The film was a critical and commercial successful and also entered the 100 Crore Club in India. It earned over ₹150 crore in its global theatrical run on a budget ₹40 crore crore

===Critical reception===
The film received generally positive reviews from critics. On review aggregator website Rotten Tomatoes, the film holds an approval rating of based on reviews with an average rating of .

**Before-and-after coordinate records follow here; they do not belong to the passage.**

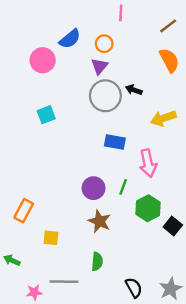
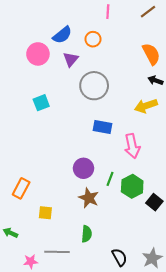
brown line: (168, 26) -> (148, 12), moved
purple triangle: (99, 66) -> (71, 59), moved
black arrow: (134, 90) -> (155, 80), moved
green line: (123, 187) -> (110, 179), moved

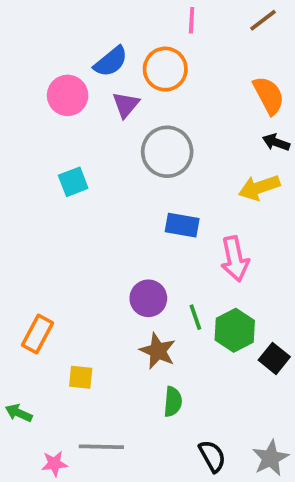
orange circle: (93, 39) -> (165, 69), size x1.5
green line: (110, 179) -> (195, 317), turned -40
green semicircle: (87, 234) -> (173, 402), moved

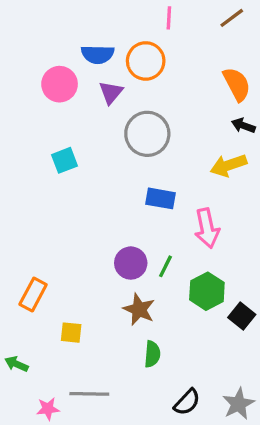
blue semicircle: (111, 62) -> (98, 54), turned 40
green line: (195, 317) -> (166, 266), moved, turned 45
black semicircle: (212, 456) -> (187, 402), turned 72

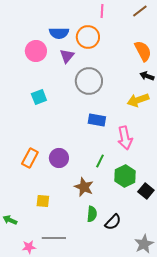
purple circle: (131, 263) -> (59, 158), moved
orange rectangle: (33, 294) -> (30, 158), moved
black semicircle: (187, 402) -> (113, 222), moved

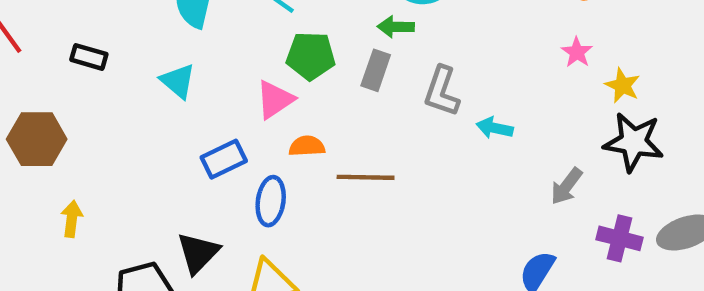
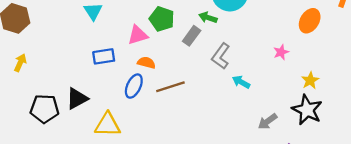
pink star: (577, 52) -> (281, 52), moved
brown line: (366, 177) -> (170, 87), turned -36
blue ellipse: (271, 201) -> (134, 86), moved

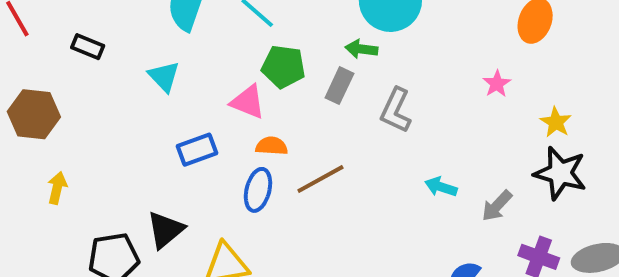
pink triangle: (138, 35) -> (248, 102), turned 50
cyan arrow: (241, 82) -> (441, 187), moved

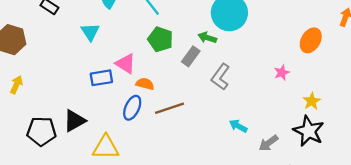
pink triangle: (248, 102) -> (125, 64), moved

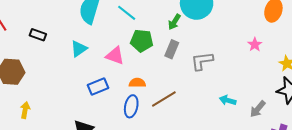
cyan triangle: (90, 32) -> (79, 49), turned 42
green arrow: (207, 38) -> (174, 22), moved, turned -63
pink triangle: (125, 64) -> (115, 56), moved
gray L-shape: (221, 77) -> (202, 61), turned 60

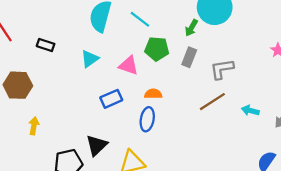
brown line: (164, 99) -> (212, 102), moved

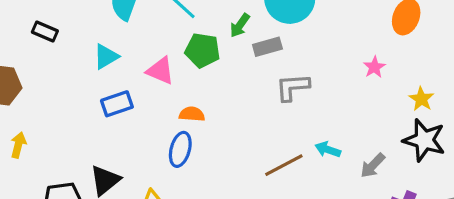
green arrow: (191, 28) -> (240, 25), moved
gray rectangle: (189, 57) -> (267, 47), moved, turned 48
blue rectangle: (111, 99) -> (117, 104), moved
brown line: (212, 102) -> (284, 165), moved

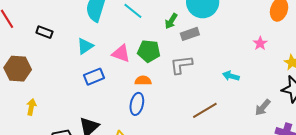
green pentagon: (203, 50) -> (149, 51), moved
gray L-shape: (293, 87) -> (181, 65), moved
cyan arrow: (328, 150) -> (231, 76), moved

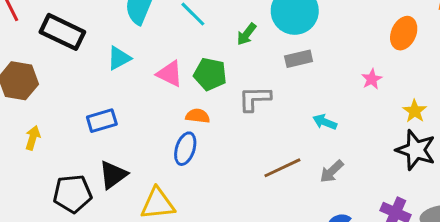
black rectangle: (44, 32) -> (62, 32), size x1.8
gray rectangle: (190, 34) -> (299, 59), moved
blue rectangle: (94, 77) -> (102, 121), moved
gray arrow: (263, 107) -> (332, 171), moved

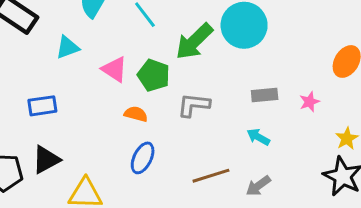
green arrow: (247, 34) -> (194, 41), size x1.8
gray rectangle: (299, 59) -> (265, 95), moved
blue ellipse: (185, 149) -> (143, 158), moved

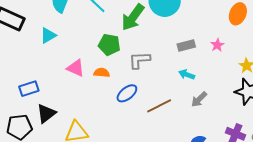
pink triangle: (115, 69) -> (76, 68), moved
blue rectangle: (42, 106) -> (29, 89), moved
blue ellipse: (143, 158) -> (127, 93), moved, turned 35
gray arrow: (258, 186) -> (199, 99), moved

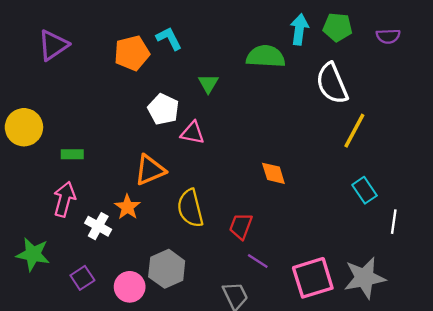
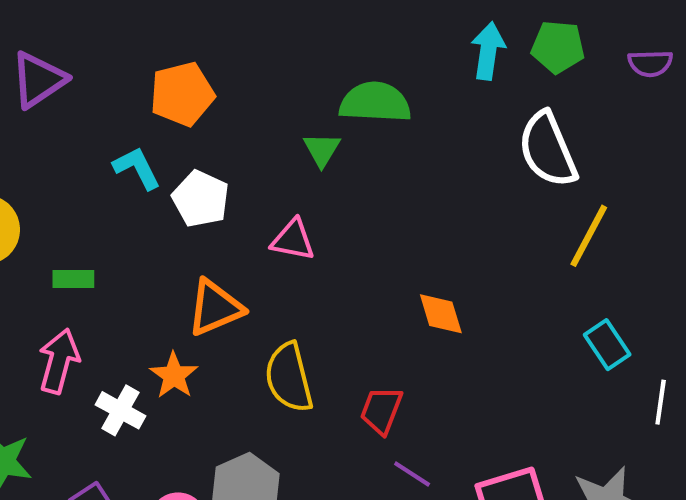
cyan L-shape: (169, 38) -> (137, 168), moved
green semicircle: (266, 56) -> (375, 102), moved
white pentagon: (163, 109) -> (201, 199), moved

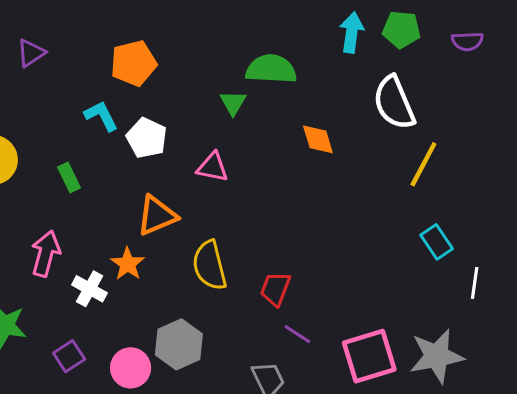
purple triangle: (38, 80) -> (31, 53), size x0.7
green rectangle: (73, 279) -> (69, 177), moved, turned 64
orange diamond: (441, 314) -> (318, 139), moved

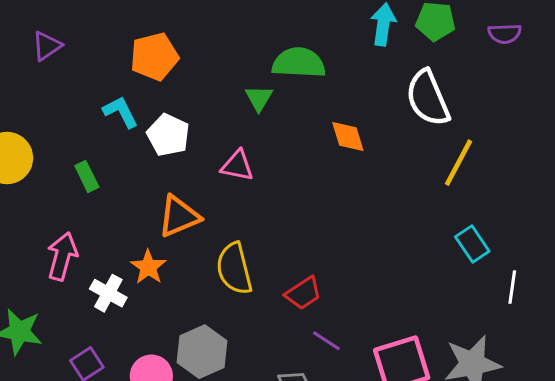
red trapezoid: (276, 289) -> (303, 293), turned -144

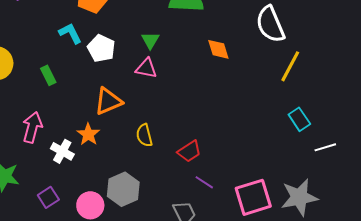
green triangle: (259, 98) -> (150, 40), moved
yellow semicircle: (234, 269) -> (144, 135), size x0.7
white line: (512, 287) -> (325, 147), turned 65

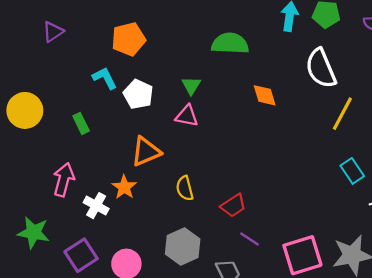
gray hexagon: (123, 189) -> (183, 247), moved
purple square: (48, 197) -> (81, 255), size x1.4

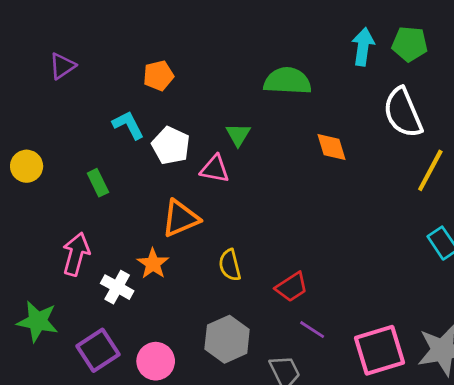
orange pentagon: (129, 39) -> (158, 76), size x0.7
yellow circle: (25, 110) -> (27, 166), size x0.7
pink triangle: (187, 116) -> (215, 169), moved

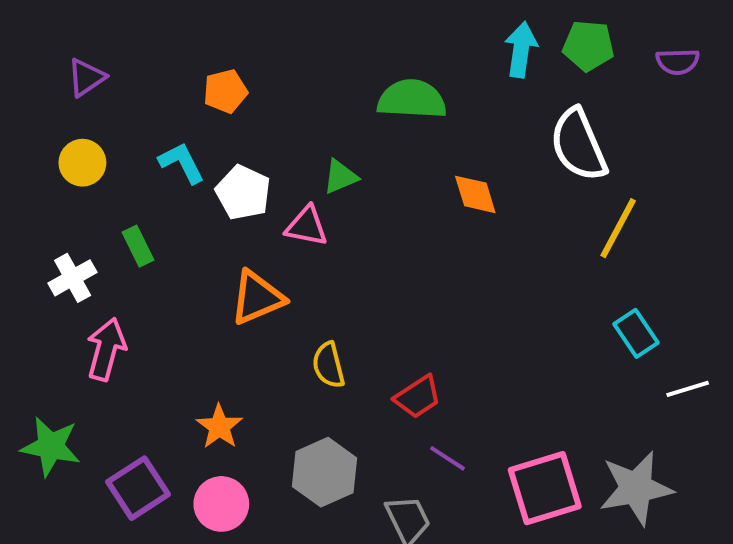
green triangle: (238, 135) -> (340, 177), turned 36
yellow circle: (27, 166) -> (82, 163), moved
orange star: (153, 264) -> (219, 427), moved
white cross: (117, 287) -> (73, 278), moved, turned 32

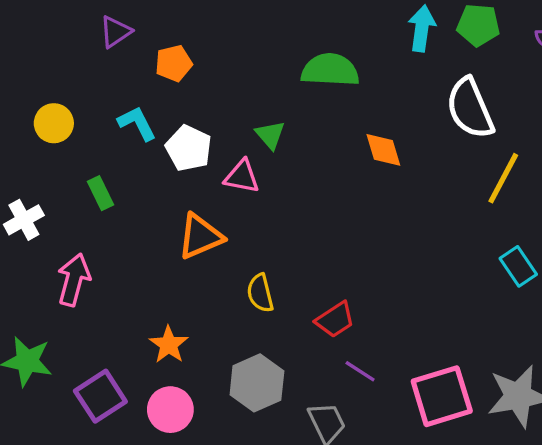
purple triangle: (86, 77) -> (115, 32), moved
green triangle: (340, 177) -> (270, 135), turned -48
white cross: (73, 278) -> (24, 220), moved

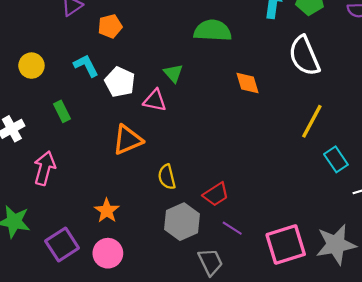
yellow line: (503, 178) -> (312, 121), moved
gray hexagon: (257, 383) -> (182, 222), moved

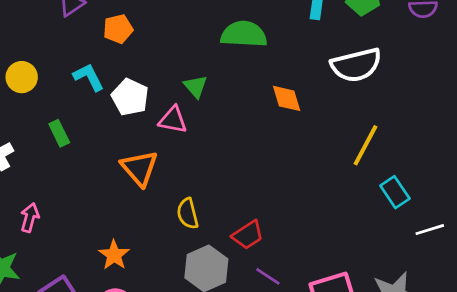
white semicircle: (304, 56) -> (356, 65), turned -81
orange triangle: (127, 140) -> (139, 168), turned -48
pink arrow: (45, 168) -> (30, 218), moved, size x0.7

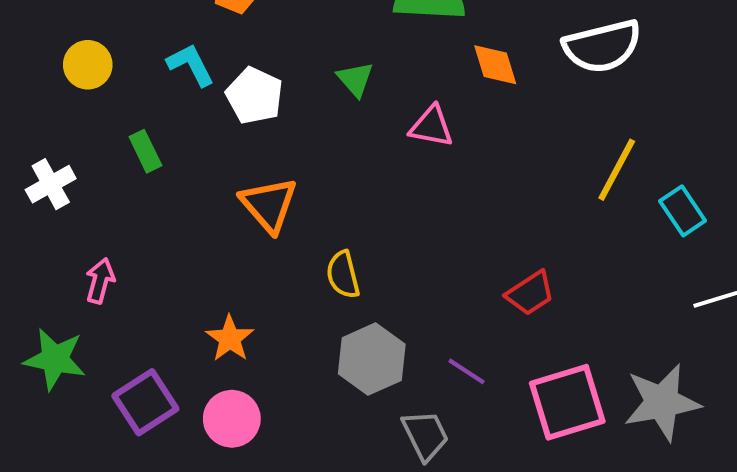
orange diamond: (287, 98) -> (495, 65), moved
pink triangle: (173, 120) -> (431, 126), moved
cyan rectangle: (395, 192) -> (683, 211), moved
red trapezoid: (248, 235) -> (530, 293), moved

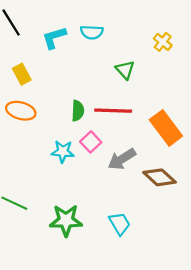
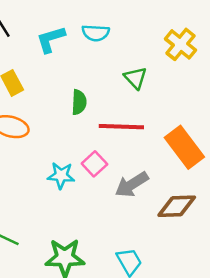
yellow cross: (163, 42) -> (180, 44), size x1.4
green semicircle: (78, 111) -> (79, 102), moved
brown diamond: (159, 177) -> (177, 206), turned -44

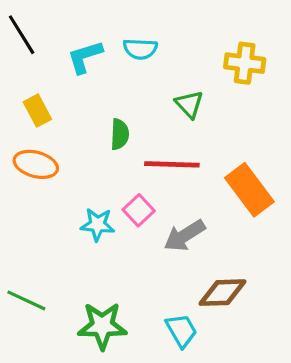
yellow cross: (180, 44) -> (245, 63), turned -32
brown diamond: (177, 206) -> (222, 293), moved

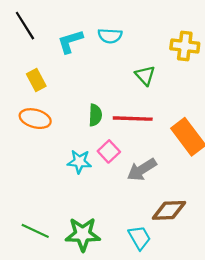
green semicircle: (120, 134) -> (95, 115), moved
green line: (26, 300) -> (35, 231), moved

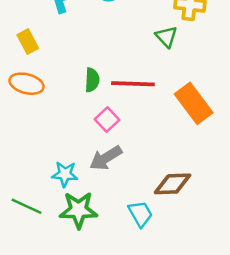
green triangle: (145, 75) -> (166, 37), moved
cyan star: (79, 162) -> (65, 174), moved
gray arrow: (142, 170) -> (106, 158), moved

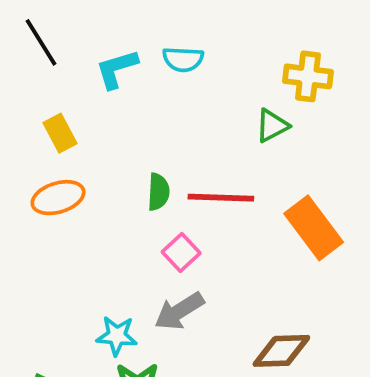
green triangle: (166, 37) -> (272, 126), turned 45
orange ellipse: (26, 84) -> (58, 198), turned -32

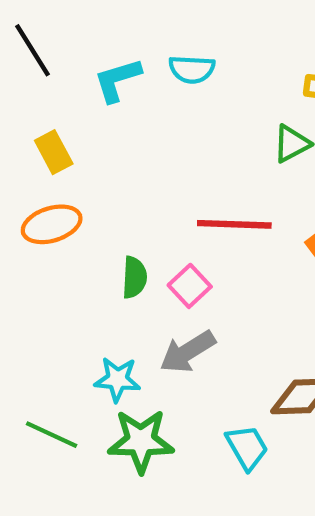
green semicircle: (158, 192) -> (134, 277), moved

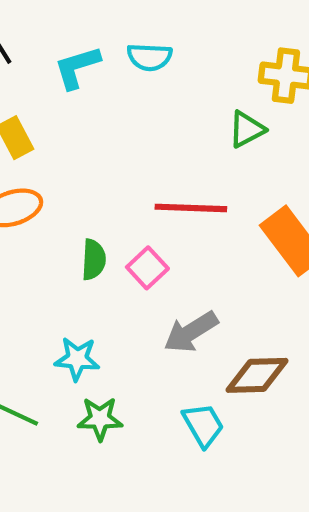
gray arrow: (188, 352) -> (191, 332), moved
green star: (141, 441) -> (100, 419), size x0.7

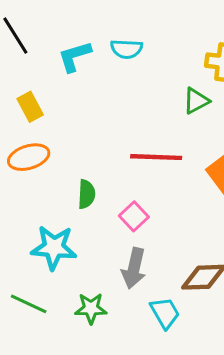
pink square: (147, 268) -> (134, 216), moved
gray arrow: (191, 332) -> (134, 268), moved, turned -45
cyan star: (77, 359) -> (54, 248), moved, size x1.4

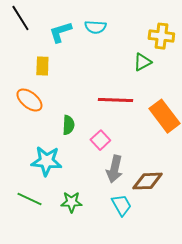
yellow rectangle: (30, 107) -> (42, 66), moved, turned 30
orange ellipse: (29, 157) -> (29, 100), turned 56
gray arrow: (134, 268) -> (114, 169), moved

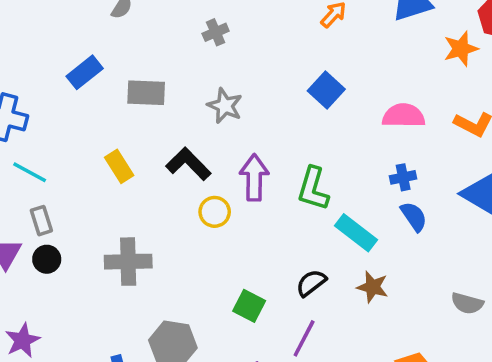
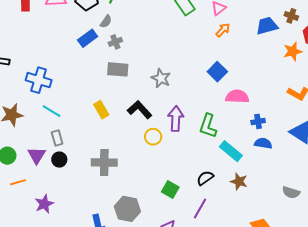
gray cross: (216, 32) -> (115, 42), moved
blue rectangle: (85, 72) -> (88, 38), moved
pink semicircle: (404, 116) -> (237, 96), moved
blue semicircle: (414, 217) -> (263, 143), turned -48

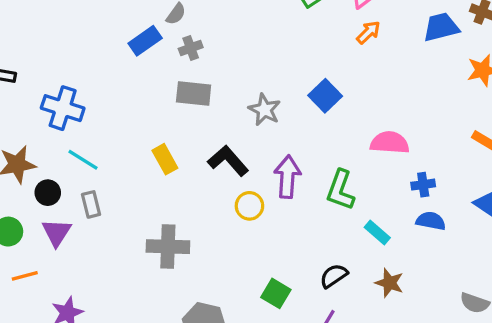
blue square: (217, 72) -> (325, 96), moved
cyan rectangle: (231, 151) -> (377, 233), size x0.7
black circle: (59, 160) -> (48, 193), moved

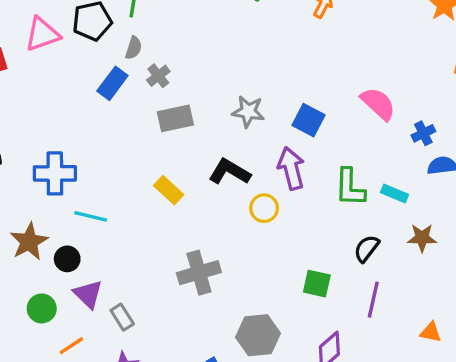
blue square: (325, 96) -> (309, 120), moved
pink semicircle: (390, 143) -> (378, 104), turned 57
green L-shape: (340, 190) -> (350, 187), moved
gray rectangle: (91, 204) -> (122, 317), moved

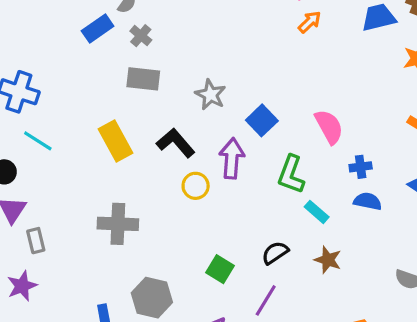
gray cross: (158, 76) -> (141, 36), turned -30
green L-shape: (350, 187) -> (291, 174), moved
yellow rectangle: (169, 190) -> (116, 141), size x1.4

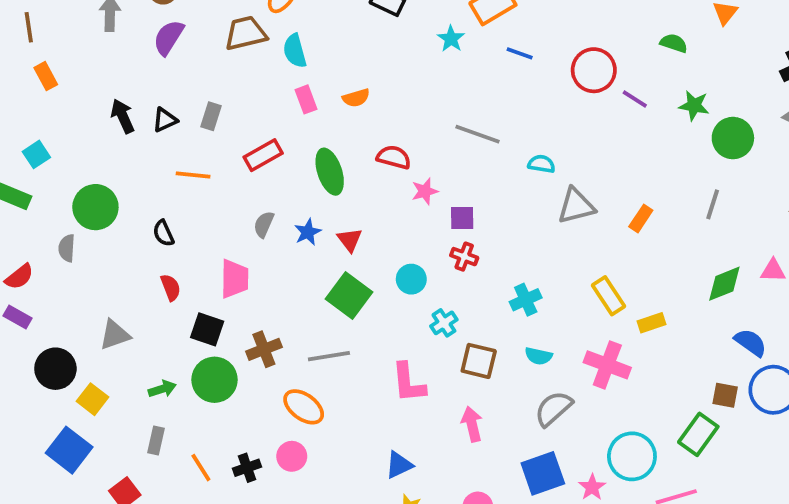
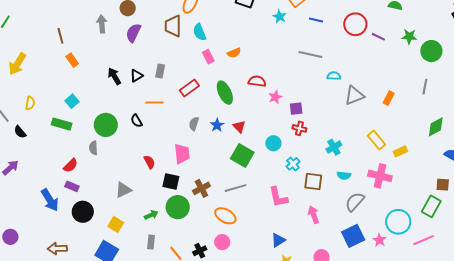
brown trapezoid: (246, 33) -> (173, 26), turned -70
gray line: (477, 134) -> (310, 54), moved
black semicircle: (163, 233) -> (137, 121), moved
black circle: (55, 369) -> (83, 212), moved

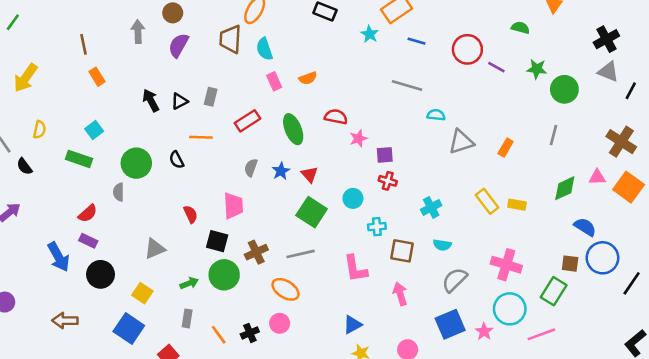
yellow rectangle: (400, 151) -> (517, 205), moved, turned 32
cyan cross: (293, 164) -> (377, 227), turned 32
pink cross: (380, 176) -> (506, 265), moved

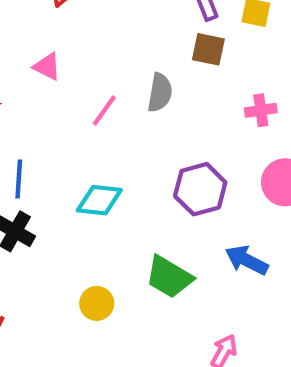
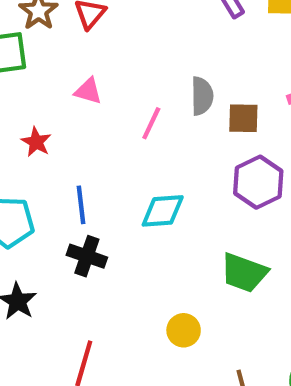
brown square: (208, 49) -> (243, 118), moved
yellow circle: (97, 303) -> (184, 330), moved

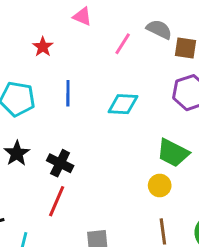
gray semicircle: (202, 96) -> (159, 29), turned -70
black cross: (87, 256) -> (60, 163), moved
yellow circle: (184, 330) -> (160, 185), moved

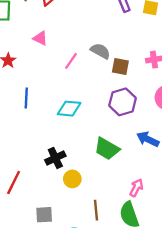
black cross: (60, 163) -> (55, 158), moved, turned 36
yellow circle: (160, 185) -> (72, 179), moved

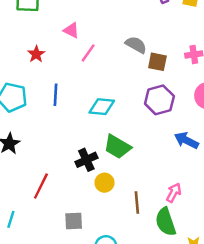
pink line: (71, 61) -> (88, 53), moved
green trapezoid: (107, 149) -> (117, 147), moved
brown line: (96, 210) -> (137, 203), moved

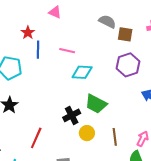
pink line: (88, 53) -> (67, 51), moved, turned 70
blue line: (56, 95) -> (38, 50), moved
brown line: (137, 203) -> (115, 137), moved

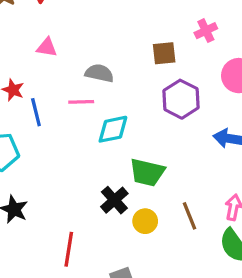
gray semicircle: (107, 22) -> (99, 73), moved

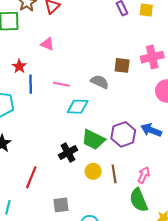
pink cross: (206, 31) -> (152, 57), size x1.5
gray semicircle: (99, 73) -> (100, 82), moved
purple hexagon: (181, 99) -> (123, 134), moved
yellow circle: (145, 221) -> (93, 171), moved

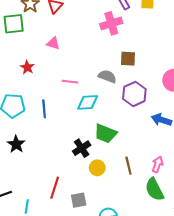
pink cross: (152, 57) -> (111, 23), moved
blue line: (31, 84) -> (44, 109), moved
purple hexagon: (123, 134) -> (134, 94), moved
yellow circle: (93, 171) -> (97, 168), moved
red line: (31, 177) -> (55, 188), moved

Rachit Gupta of Times of India found the screenplay of the film and Saurabh Shukla's acting performance to be impressive but criticized the songs which he felt were unnecessary and only acted as a distraction. Rachit gave the film a rating of 3.5 out of 5. Saibal Chatterjee of NDTV gave it 3.5 stars out of 5 saying "Devgn's brooding presence" made the film riveting. However, in a 1.5 out of 5-star review, The Indian Express called the movie "overlong and tepid". In 4 out of 5 star review for Bollywood Hungama, Taran Adarsh wrote that the film is a nail-biting thriller which "is smart, engaging, gripping and entertaining". Sweta Kausal of Hindustan Times praised the acting performances of Ajay Devgan and Saurabh Shukla but criticized the excessive length and the repetitive nature of the screenplay and gave the film a rating of 2.5 out of 5. Rajeev Masand of News18 found the movie to be impressive in parts but was critical of its editing and the second half's screenplay which he felt was weak. Among the actors, he felt that Saurabh Shukla's performance was exceptional, and gave the film a rating of 2.5 out of 5. Actor Ajay Devgn has won Best Foreign Actor award at the 27th China Golden Rooster and Hundred Flowers Film Festival for his role in film Raid.

== Awards and nominations ==

| Date of ceremony | Awards | Category | Recipient(s) and nominee(s) | Result | Ref. |
|---|---|---|---|---|---|
| 16 February 2019 | Mirchi Music Awards | Recreated Song of the Year | "Sanu Ek Pal" | Won |  |

== Sequel and remake ==
In April 2020, Raid 2 was announced.' Principal photography began in January 2024.' The film stars Ajay Devgn, Riteish Deshmukh, Saurabh Shukla and Vaani Kapoor.' It was released on 1 May 2025.

The film was remade in Telugu as Mr. Bachchan (2024) starring Ravi Teja and directed by Harish Shankar.